When the people fear their government, there is tyranny; when the government fears the people, there is liberty.
Thomas Jefferson
Phrase of the day
3/11/2008
"Meta-narratives of human emancipation and social progress are undermined by the advent of post-modernity"
Honestly... what sort of a world have I got myself into? ;-)
Up all night
2/11/2008
I've just plunged headlong into what may very well be one of the most exciting worlds in Cambridge: the ADC theatre. You've seen my excitement about lighting (and indeed stage tech in general) here before, and it's been very easy for me to stick with doing small stuff and to get the impression that I know something - even tho even then, I've always worked under someone rather more knowledgeable. I guess it's good to be reminded that Socrates is right (if indeed it was he that said that the one thing he knew was that he knew he knew nothing).
It began with a whistlestop tour of the theatre itself yesterday afternoon, which was a good indication of what was to come. I remember going backstage at the Everyman in Cheltenham (a sizeable professional theatre) some years ago and being much less overawed than I was by the ADC - although admittedly I probably would have realised the importance of less of the stuff I saw then. The density of flying wires... The packed LX room(s)... The heavily personalised SM's desk (complete with a light that comes on whenever a particular door is open, since when said door has been left open in the past, dry ice exiting the building through the roof has resulted in R-TOPS)... The sound desk... The lighting desk... The depths of the construction workshops below stage... The patch bays... Oh the patch bays...
Heady stuff. So after a quick nap that evening, I arrived back at the theatre around midnight to join in my first de-rig/rig night. Just as a sense of how busy the theatre is, in a normal week they have two shows (a main show at 7:30 and a late show at 11), which run from Tuesday to Saturday night.
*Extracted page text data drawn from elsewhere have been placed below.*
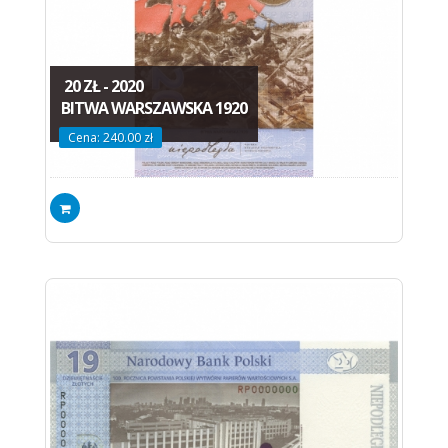
20 ZŁ - 2020
BITWA WARSZAWSKA 1920
Cena: 240.00 zł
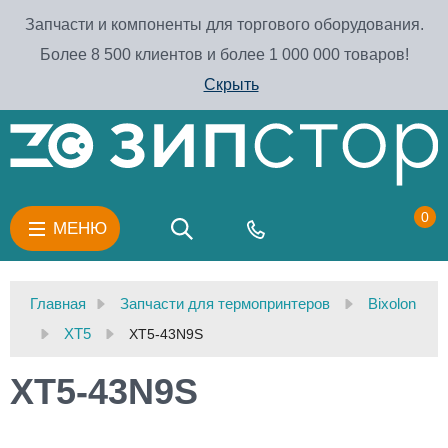
Запчасти и компоненты для торгового оборудования.
Более 8 500 клиентов и более 1 000 000 товаров!
Скрыть
0
МЕНЮ
Главная
Запчасти для термопринтеров
Bixolon
XT5
XT5-43N9S
XT5-43N9S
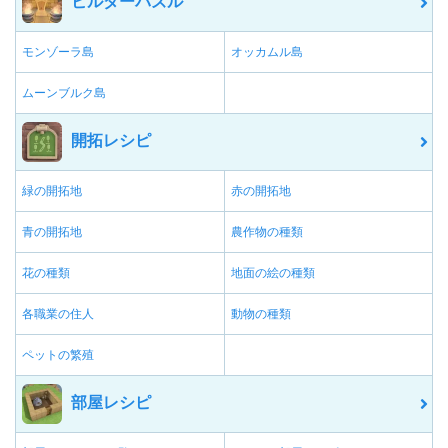
ビルダーパズル
モンゾーラ島
オッカムル島
ムーンブルク島
開拓レシピ
緑の開拓地
赤の開拓地
青の開拓地
農作物の種類
花の種類
地面の絵の種類
各職業の住人
動物の種類
ペットの繁殖
部屋レシピ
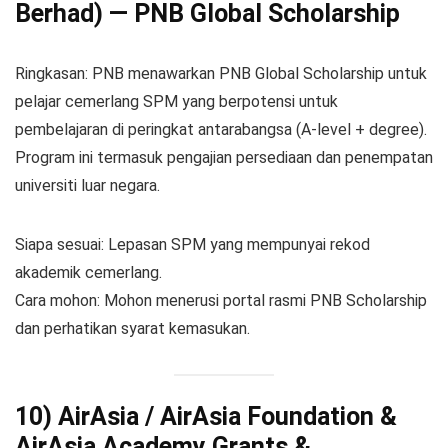
Berhad) — PNB Global Scholarship
Ringkasan: PNB menawarkan PNB Global Scholarship untuk
pelajar cemerlang SPM yang berpotensi untuk
pembelajaran di peringkat antarabangsa (A-level + degree).
Program ini termasuk pengajian persediaan dan penempatan
universiti luar negara.
Siapa sesuai: Lepasan SPM yang mempunyai rekod
akademik cemerlang.
Cara mohon: Mohon menerusi portal rasmi PNB Scholarship
dan perhatikan syarat kemasukan.
10) AirAsia / AirAsia Foundation &
AirAsia Academy Grants &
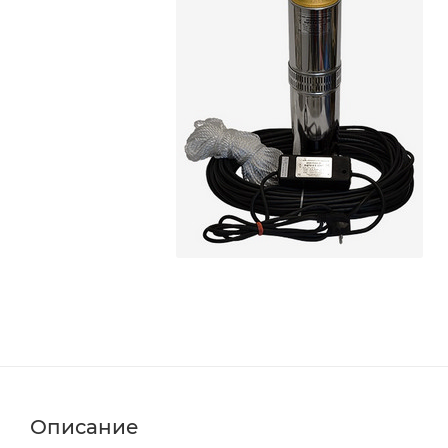
Описание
On Saturday night after the late show's finished a team of techies descend to break down the set and any non-standard lighting (probably quite a bit) that's been used by either of the previous shows and to put in place the backdrops and lighting rig for next week. That'll run til about 7 ish, after which a new team come in to build the sets for the new shows. After them, late on Sunday evening, the lighting focus (with another group of devotees) begins. I don't know how late they have to work to finish that off, but everything has to be ready for technical and dress rehearsals on Monday. Curtain up on Tuesday. Then next weekend it all rolls through again.
So here's me into a midnight get out. And to be fair that bit's quite straightforward: it's mostly set that we're dismantling, which doesn't take a lot of background knowledge. If you know where the scenery dock is, and how to use a screwdriver and a spanner, you're probably OK. Around 2:30 the tricky stuff starts. Now we're learning knots for the flying gear and rigging a show's worth of lights (for which detailed plans are provided, which makes it rather easier - if you can decifer which of the very similar diagrams refers to which light). "Chins up on stage, counterweight 16 (IWB 3) going out." At about 6:15 the new main show's TD (who's in charge of the rig) tells me to go home - at a guess he's fed up of me standing around and doing one useful job every half-hour... I know I would be. So I roll into bed at about 7, after what in essence has been an 8-hour mini-day.